Despite the medical difficulties, Dubose said Kabella is a happy, outgoing child, and lucky, her condition has not been as bad as it could have been.

“We don’t get to do a lot of outside stuff,” she said. “She loves outside. She loves horses and stuff, but if she gets hot she gets out of breath. But she knows how to manage herself.”
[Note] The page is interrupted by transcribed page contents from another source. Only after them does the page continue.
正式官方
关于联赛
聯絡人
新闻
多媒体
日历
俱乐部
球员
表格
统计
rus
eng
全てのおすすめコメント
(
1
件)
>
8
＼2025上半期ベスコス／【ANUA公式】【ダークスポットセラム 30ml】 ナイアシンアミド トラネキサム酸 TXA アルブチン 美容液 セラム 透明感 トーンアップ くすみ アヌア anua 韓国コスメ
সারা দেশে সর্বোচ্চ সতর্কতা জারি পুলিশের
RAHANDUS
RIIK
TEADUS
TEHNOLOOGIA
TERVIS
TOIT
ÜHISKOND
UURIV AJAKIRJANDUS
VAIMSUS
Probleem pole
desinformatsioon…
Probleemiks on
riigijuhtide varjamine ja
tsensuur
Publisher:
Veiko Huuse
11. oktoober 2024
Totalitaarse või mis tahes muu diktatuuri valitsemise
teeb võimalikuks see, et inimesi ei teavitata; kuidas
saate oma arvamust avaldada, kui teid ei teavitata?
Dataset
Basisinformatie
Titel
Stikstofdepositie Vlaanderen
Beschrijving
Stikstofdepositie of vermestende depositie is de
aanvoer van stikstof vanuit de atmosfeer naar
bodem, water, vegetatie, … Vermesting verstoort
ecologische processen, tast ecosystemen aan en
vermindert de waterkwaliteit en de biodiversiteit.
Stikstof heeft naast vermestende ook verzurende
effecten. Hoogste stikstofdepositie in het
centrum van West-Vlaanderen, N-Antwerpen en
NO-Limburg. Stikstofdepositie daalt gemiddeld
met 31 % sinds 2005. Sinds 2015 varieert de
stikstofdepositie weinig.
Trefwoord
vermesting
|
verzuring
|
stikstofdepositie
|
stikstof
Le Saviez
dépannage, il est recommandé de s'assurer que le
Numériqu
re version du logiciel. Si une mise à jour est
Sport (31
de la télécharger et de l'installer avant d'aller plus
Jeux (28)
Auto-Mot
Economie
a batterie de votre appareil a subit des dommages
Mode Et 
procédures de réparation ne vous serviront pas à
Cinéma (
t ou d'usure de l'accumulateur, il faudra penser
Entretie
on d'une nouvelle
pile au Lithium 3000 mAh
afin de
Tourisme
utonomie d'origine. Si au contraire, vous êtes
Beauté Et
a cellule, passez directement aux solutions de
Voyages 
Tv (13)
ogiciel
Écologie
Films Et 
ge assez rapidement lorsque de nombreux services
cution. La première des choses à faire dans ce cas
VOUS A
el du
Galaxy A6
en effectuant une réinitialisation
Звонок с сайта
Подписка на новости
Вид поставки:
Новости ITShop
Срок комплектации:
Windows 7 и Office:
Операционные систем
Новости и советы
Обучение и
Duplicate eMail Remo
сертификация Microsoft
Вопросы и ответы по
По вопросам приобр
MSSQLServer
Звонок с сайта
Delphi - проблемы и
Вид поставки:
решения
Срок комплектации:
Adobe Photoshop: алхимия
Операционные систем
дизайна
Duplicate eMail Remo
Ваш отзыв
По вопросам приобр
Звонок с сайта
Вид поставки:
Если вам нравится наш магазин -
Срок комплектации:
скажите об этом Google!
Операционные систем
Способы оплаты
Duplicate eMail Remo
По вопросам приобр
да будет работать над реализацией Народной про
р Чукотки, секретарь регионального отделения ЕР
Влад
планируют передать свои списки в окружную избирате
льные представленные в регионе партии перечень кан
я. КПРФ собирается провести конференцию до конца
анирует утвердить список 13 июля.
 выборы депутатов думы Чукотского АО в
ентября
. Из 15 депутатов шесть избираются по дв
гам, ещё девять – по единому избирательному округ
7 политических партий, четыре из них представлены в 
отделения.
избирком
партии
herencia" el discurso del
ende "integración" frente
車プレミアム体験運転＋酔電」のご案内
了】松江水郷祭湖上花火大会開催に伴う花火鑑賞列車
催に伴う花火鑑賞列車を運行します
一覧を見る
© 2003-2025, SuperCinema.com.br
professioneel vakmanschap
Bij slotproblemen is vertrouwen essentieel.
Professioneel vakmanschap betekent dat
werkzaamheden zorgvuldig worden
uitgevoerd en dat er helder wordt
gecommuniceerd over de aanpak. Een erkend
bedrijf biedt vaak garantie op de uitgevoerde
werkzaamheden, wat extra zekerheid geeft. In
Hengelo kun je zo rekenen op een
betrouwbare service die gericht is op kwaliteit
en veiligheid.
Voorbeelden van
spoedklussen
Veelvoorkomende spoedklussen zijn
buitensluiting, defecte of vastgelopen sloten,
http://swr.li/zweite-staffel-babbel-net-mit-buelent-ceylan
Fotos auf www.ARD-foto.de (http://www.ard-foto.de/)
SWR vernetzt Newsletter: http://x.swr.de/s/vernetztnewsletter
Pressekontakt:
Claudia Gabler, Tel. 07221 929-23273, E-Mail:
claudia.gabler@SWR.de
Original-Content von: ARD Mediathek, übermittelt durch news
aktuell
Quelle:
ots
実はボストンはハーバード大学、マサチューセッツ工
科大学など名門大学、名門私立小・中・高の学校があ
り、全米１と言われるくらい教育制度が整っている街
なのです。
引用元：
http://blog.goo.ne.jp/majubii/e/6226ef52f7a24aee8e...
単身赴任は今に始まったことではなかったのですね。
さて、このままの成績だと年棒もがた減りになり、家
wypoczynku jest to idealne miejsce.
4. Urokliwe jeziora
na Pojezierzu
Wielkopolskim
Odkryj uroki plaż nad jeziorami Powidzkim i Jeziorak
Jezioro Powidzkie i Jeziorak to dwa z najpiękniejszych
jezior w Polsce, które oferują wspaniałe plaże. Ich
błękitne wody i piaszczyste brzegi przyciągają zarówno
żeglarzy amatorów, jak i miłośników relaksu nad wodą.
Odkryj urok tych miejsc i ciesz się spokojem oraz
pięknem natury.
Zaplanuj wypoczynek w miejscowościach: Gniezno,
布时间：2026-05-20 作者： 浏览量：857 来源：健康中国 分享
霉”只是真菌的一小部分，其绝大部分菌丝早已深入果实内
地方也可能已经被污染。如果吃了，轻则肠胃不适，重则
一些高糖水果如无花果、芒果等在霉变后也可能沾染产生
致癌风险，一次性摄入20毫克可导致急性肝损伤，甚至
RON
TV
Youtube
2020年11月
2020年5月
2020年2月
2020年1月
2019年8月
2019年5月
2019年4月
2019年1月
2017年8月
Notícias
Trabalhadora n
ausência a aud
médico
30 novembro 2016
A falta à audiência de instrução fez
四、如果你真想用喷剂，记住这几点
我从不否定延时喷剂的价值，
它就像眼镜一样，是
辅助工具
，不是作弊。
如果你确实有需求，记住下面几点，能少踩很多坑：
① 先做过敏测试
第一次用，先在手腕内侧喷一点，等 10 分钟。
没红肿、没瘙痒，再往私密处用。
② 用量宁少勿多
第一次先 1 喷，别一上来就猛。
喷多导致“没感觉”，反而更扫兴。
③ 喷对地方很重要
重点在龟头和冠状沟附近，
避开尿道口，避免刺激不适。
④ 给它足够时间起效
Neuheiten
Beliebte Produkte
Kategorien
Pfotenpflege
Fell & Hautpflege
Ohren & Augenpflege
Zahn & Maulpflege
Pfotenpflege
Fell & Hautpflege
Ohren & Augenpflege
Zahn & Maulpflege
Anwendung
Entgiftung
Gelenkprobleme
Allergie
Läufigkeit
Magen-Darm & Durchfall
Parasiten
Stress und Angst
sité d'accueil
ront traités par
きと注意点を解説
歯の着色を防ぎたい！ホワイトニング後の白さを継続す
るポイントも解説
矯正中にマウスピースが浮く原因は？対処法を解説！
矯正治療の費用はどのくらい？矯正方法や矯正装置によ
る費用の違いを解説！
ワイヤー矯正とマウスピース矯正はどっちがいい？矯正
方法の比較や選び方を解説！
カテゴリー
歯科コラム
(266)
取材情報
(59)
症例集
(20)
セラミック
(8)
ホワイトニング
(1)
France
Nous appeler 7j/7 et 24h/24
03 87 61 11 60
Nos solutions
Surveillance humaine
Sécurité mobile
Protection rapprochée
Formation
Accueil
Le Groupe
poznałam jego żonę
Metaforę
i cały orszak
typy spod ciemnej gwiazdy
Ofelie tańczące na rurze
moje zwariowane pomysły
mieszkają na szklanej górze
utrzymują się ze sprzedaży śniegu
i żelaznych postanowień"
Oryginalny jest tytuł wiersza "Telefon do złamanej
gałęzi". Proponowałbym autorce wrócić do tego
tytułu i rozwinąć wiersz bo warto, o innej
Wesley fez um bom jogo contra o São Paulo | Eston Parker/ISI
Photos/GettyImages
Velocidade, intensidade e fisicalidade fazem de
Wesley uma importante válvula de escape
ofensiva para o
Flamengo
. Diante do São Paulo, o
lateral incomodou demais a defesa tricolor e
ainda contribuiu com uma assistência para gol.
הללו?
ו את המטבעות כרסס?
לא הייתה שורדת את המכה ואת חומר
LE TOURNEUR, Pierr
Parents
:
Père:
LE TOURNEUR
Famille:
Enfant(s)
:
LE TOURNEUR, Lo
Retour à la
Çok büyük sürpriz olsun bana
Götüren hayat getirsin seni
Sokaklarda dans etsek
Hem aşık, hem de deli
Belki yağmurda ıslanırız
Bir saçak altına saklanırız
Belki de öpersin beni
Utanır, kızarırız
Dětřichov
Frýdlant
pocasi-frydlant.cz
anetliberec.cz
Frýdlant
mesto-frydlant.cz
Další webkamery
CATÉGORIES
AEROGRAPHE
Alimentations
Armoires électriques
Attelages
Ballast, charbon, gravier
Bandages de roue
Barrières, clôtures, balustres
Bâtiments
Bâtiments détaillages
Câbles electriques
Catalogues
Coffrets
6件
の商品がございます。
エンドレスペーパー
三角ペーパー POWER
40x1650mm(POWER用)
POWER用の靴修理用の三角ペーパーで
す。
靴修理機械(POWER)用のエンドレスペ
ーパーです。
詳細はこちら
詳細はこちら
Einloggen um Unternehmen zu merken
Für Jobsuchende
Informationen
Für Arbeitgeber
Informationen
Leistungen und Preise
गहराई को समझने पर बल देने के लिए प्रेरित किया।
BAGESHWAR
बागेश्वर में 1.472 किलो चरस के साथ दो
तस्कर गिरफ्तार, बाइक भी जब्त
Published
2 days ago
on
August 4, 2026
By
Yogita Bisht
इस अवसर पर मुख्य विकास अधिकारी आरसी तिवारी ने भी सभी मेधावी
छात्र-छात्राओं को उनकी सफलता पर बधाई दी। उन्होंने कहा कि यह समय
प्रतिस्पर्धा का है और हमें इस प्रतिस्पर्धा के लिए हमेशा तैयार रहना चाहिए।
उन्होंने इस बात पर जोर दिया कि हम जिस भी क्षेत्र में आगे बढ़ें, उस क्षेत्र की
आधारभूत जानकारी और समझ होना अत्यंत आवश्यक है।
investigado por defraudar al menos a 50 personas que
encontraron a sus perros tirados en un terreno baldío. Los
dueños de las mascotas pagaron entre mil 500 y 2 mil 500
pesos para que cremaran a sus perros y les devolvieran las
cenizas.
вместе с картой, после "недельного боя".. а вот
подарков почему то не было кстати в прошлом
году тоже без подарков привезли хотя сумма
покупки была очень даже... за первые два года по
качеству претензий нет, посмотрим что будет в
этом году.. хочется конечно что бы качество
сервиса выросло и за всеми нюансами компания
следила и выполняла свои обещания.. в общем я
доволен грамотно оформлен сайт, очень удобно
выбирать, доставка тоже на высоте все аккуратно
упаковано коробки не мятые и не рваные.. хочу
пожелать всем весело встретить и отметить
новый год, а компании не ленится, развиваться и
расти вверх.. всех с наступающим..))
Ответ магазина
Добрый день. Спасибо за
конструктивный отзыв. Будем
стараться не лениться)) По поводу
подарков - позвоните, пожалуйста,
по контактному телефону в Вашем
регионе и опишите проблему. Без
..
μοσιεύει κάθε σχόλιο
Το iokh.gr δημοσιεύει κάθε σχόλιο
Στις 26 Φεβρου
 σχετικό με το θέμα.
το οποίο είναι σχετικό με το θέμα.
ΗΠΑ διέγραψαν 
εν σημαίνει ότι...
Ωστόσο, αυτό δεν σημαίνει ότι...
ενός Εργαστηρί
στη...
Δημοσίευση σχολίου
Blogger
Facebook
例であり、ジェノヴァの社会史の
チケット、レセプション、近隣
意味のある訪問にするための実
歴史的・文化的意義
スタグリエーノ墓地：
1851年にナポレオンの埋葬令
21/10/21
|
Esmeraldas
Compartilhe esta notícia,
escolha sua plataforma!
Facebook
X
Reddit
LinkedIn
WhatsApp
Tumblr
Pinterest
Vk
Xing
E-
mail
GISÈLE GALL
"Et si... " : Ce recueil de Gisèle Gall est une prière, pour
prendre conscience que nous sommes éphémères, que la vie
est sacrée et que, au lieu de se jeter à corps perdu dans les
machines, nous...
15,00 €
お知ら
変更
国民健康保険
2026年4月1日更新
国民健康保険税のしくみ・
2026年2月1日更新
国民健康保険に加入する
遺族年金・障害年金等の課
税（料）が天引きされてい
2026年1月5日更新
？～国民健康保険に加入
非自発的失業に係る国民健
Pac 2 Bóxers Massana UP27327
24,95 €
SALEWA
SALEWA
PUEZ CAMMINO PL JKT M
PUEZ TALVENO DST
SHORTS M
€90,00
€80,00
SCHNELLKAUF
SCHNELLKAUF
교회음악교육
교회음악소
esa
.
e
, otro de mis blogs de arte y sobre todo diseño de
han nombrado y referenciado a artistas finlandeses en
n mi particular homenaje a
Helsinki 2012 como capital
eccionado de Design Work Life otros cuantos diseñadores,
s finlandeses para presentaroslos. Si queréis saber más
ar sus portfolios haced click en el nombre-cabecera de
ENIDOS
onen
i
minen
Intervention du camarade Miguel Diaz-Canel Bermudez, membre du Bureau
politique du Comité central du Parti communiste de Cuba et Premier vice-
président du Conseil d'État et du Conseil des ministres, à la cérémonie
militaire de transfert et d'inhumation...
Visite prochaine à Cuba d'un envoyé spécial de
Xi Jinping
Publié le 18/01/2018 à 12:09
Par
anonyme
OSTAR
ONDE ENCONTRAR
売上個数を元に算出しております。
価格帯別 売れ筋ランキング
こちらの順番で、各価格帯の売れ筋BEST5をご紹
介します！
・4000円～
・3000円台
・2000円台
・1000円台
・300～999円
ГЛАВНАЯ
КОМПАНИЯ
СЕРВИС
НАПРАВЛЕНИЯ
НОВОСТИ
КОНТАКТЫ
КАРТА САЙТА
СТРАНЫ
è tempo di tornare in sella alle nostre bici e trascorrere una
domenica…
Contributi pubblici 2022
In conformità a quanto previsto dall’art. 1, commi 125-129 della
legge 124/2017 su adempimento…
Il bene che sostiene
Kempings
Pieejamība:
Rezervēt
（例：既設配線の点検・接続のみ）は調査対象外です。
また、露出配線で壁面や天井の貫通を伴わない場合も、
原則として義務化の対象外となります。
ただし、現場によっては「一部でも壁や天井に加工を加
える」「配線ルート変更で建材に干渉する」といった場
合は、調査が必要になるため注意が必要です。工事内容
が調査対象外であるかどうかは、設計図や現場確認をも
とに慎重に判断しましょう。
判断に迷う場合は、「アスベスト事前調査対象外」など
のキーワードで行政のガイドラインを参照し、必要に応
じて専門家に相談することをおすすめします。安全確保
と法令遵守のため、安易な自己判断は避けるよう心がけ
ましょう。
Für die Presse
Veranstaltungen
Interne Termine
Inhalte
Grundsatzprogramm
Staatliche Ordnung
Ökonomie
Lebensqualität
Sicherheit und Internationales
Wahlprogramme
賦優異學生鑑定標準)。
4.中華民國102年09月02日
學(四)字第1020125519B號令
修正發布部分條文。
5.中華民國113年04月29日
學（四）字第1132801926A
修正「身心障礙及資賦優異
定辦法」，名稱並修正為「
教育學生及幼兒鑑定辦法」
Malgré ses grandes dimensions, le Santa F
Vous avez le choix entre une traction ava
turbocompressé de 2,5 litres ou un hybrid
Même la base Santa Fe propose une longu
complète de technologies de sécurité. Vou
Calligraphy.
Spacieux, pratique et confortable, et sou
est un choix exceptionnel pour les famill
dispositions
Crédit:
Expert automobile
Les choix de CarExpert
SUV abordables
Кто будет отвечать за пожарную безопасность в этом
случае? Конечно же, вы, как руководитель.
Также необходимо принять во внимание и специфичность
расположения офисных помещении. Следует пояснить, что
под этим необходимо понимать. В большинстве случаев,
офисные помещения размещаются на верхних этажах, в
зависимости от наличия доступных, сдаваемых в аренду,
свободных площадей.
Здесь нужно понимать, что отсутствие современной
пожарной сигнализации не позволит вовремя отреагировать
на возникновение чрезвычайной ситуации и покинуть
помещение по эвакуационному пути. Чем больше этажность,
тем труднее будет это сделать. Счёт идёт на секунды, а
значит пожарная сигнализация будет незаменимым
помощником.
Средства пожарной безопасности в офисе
Dubose continued, “Like most 2-year-olds, she can get pretty wound up. Activity gets to her after awhile, but she does pretty well. Can’t complain too much, she’s been blessed.”

Arabella Jackson, a 10-year-old from Brookhaven, heard about Kabella from a mutual friend at her dance class and wanted to give her a Truly Me Doll from American Girl. She met the family June 2 at Broma’s Deli to present her gift.

The goal of the doll is to give Kabella a companion — someone who looks like Kabella and who is experiencing the same disease. The doll has a heart monitor, just like Kabella and can visit her with the hospital.

“They have the same disease and everything, so they can have somebody to be there with them,” Ashley Jackson, Arabella’s mother, said.

Dubose said Kabella has enjoyed the doll.